A cineasta nova-iorquina Karyn Kusama tem uma trajetória irregular, porém interessante. É até hoje lembrada pelo bom drama Boa de Briga, que revelou a atriz Michelle Rodrigues (da franquia Velozes e Furiosos) no papel de uma jovem boxeadora. Lançado em 2000, o filme chamou a atenção pelo frescor realista com que retrata a saga de Diana, cuja luta vai bem além do ringue. É pobre, hispânica e dona de um temperamento explosivo, características que a tornam alvo fácil de preconceitos, que passam pela tanto pela sua etnicidade quanto pela sua feminilidade ambígua.
O filme, sucesso no circuito independente à época, estabeleceu Kusama como uma “diretora de mulheres”, cuja obra compartilha um traço recorrente: seus longas sempre têm protagonistas fortes, com forte empenho físico, sempre lidando com algum tipo de violência. Foi assim com Aeon Flux (2005), misto de ficção científica e aventura estrelado por Charlize Theron, e com seu trabalho mais recente, O Peso do Passado, policial introspectivo que rendeu a Nicole Kidman (de As Horas) uma indicação ao Globo de Ouro de melhor atriz (drama) neste ano.
Nicole Kidman, que ano passado arrebatou todos os prêmios de televisão com a primeira temporada de Little Big Lies, gosta de correr riscos e não busca papéis fáceis.
A personagem central, Erin Bell, é uma detetive que está muito longe de ser uma heroína. O alcoolismo a envelheceu antes do tempo e também a afastou da filha, uma adolescente rebelde que não quer qualquer contato com a mãe, que não sabe como expressar afeto, carinho. A protagonista, embora seja reconhecida como policial, é vista como a imagem do fracasso por seus colegas. Muito por conta de uma investigação mal sucedida em que trabalhou como agente infiltrada.
O caso a traumatizou, mas apenas descobrimos por que aos poucos, por meio de flashbacks. A ação de O Peso do Passado inicia quando Erin se depara com provas de que o criminoso que não conseguiu prender está de volta e disposto a provocá-la. Encontrá-lo será uma forma de ajustar contas com a própria vida.

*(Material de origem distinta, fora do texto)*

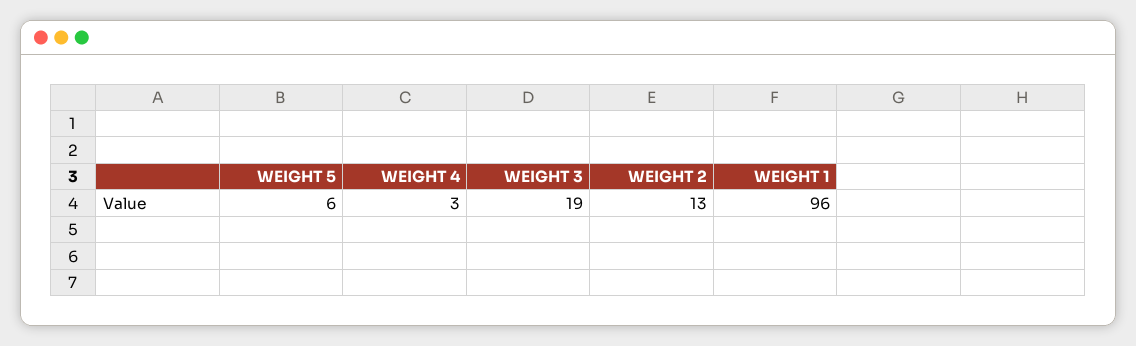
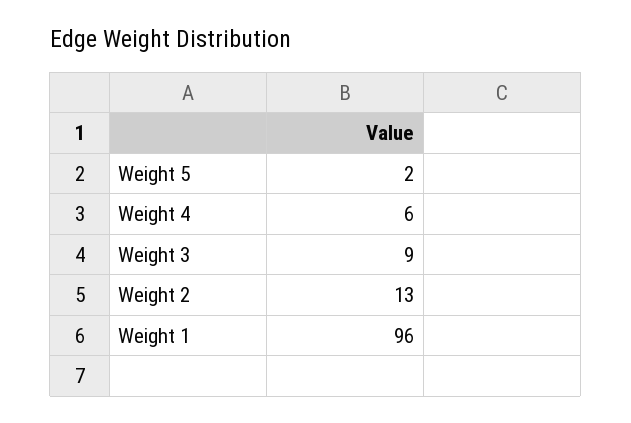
  {
-   "WEIGHT 5": 6,
+   "WEIGHT 5": 2,
-   "WEIGHT 4": 3,
+   "WEIGHT 4": 6,
-   "WEIGHT 3": 19,
+   "WEIGHT 3": 9,
    "WEIGHT 2": 13,
    "WEIGHT 1": 96
  }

Nicole Kidman, que ano passado arrebatou todos os prêmios de televisão com a primeira temporada de Little Big Lies, gosta de correr riscos e não busca papéis fáceis. Erin está a um passo da caricatura, porque tenta ser uma versão feminina, porém masculinizada, do protagonista arquetípico de um film noir: o investigador atormentado. Para vivê-la, a atriz deixa-se enfeiar, abre mão de qualquer glamour, assim como Karyn Kusama já havia feito coma a personagem-título de Boa de Briga. Não se discute aqui a sexualidade da personagem, mas sua performance de gênero, muito fluida, por vezes limítrofe. Em alguns momentos, Nicole parece se esforçar demais em sua composição detalhista.
Sombrio, angustiante, O Peso do Passado é irregular, porém revela-se muito interessante ao nos conduzir em um mergulho tanto na subjetividade vulnerável de Erin quanto na marginalidade sórdida à qual ela retorna em busca de si mesma e colocando sua vida em risco.